If there is no second parameter, it is by default set to 1/2 the value of the first parameter. With both parameters set to 1000, the function is being told to scale the analog input into a pulse that is one second long, but cannot be on for less than one second OR off for less than one second. The way the math works, to maintain a minimum off time, it is going to stretch the cycle time out to maintain the minimum on/off times. A value of greater than one-half the first parameter was not expected.
The second parameter being the same as the first parameter is not really a situation that was ever envisioned when the function was written. It could produce some strange edge case behavior. It might even produce a divide by zero exception in the math. The output must be both on and off for a minimum of one second, which would take at least two seconds. It will then try to stretch the time of the cycle to be longer.

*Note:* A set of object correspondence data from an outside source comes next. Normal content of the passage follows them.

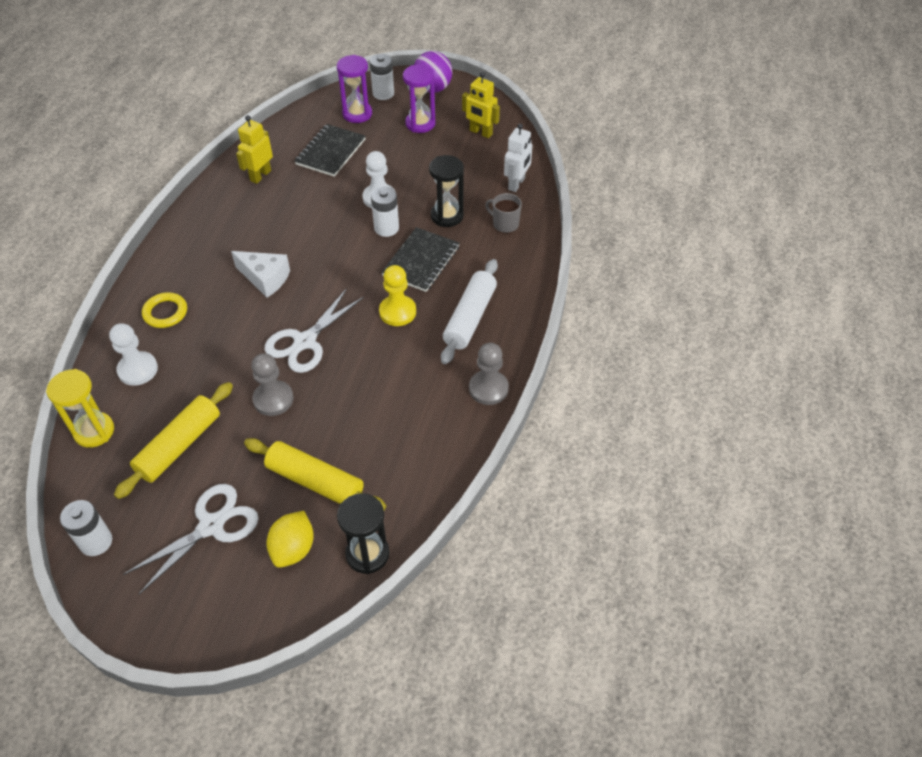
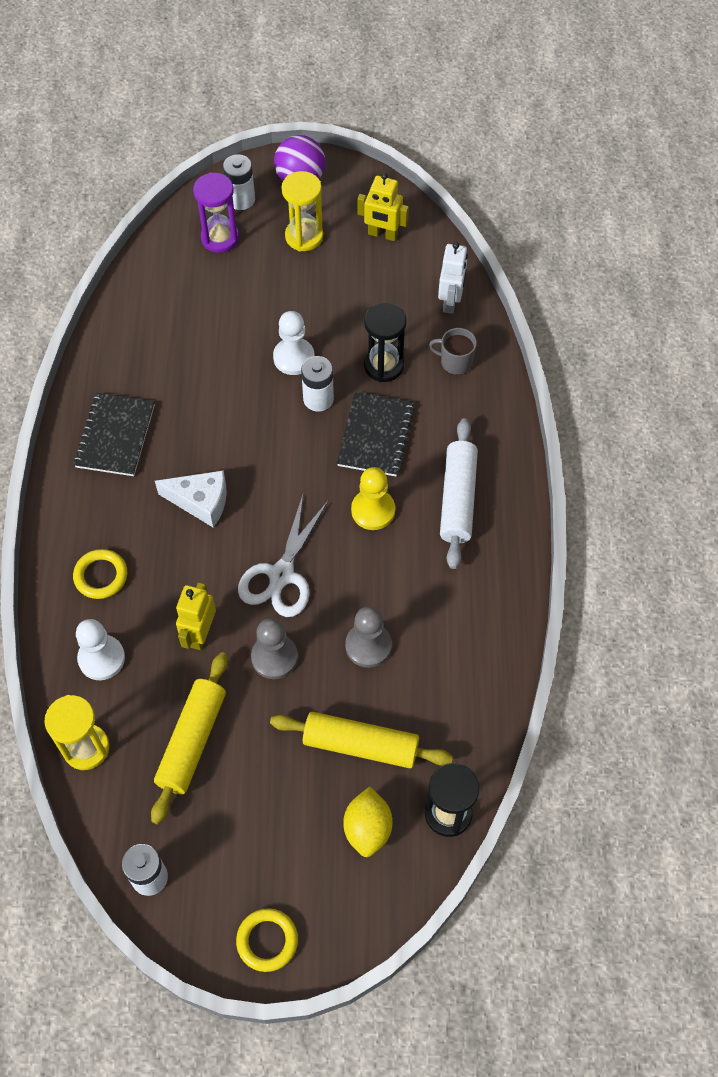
camera: 15 degrees left, 10 degrees up
(168, 618) = (267, 941): none -> yellow ring
(211, 526) = (268, 825): white scissors -> none
(260, 175) = (135, 357): yellow robot -> yellow robot (200, 634)
(330, 152) = (208, 303): black notebook -> black notebook (115, 436)
(420, 124) = (304, 236): purple hourglass -> yellow hourglass
(488, 388) = (508, 585): grey pawn -> grey pawn (368, 646)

The only time I used it was in driving vehicles that were driven by keyboard presses:
| kb_w | duty 60 | up |
| kb_a | duty 60 | left |
| kb_s | duty 60 | down |
| kb_d | duty 60 | right |
It would quickly press and release the keys to steer and control the gas/brake pedals in a jerky but usable manner.
I'm not at all sure how that function will behave in these rows:

When the center sip goes above the hard threshold, it will barely be on, 0.1%. You would need to sip much harder to get the Y output to be on most of the time.
The other thing is "constant" is not really an analog input. It is 100% all the time. It doesn't really go with a function that is intended to dynamically scale the timing of a joystick into quick key presses.
If anyone can find a use for it, it will be you. You have found diabolically clever ways of using the output functions before.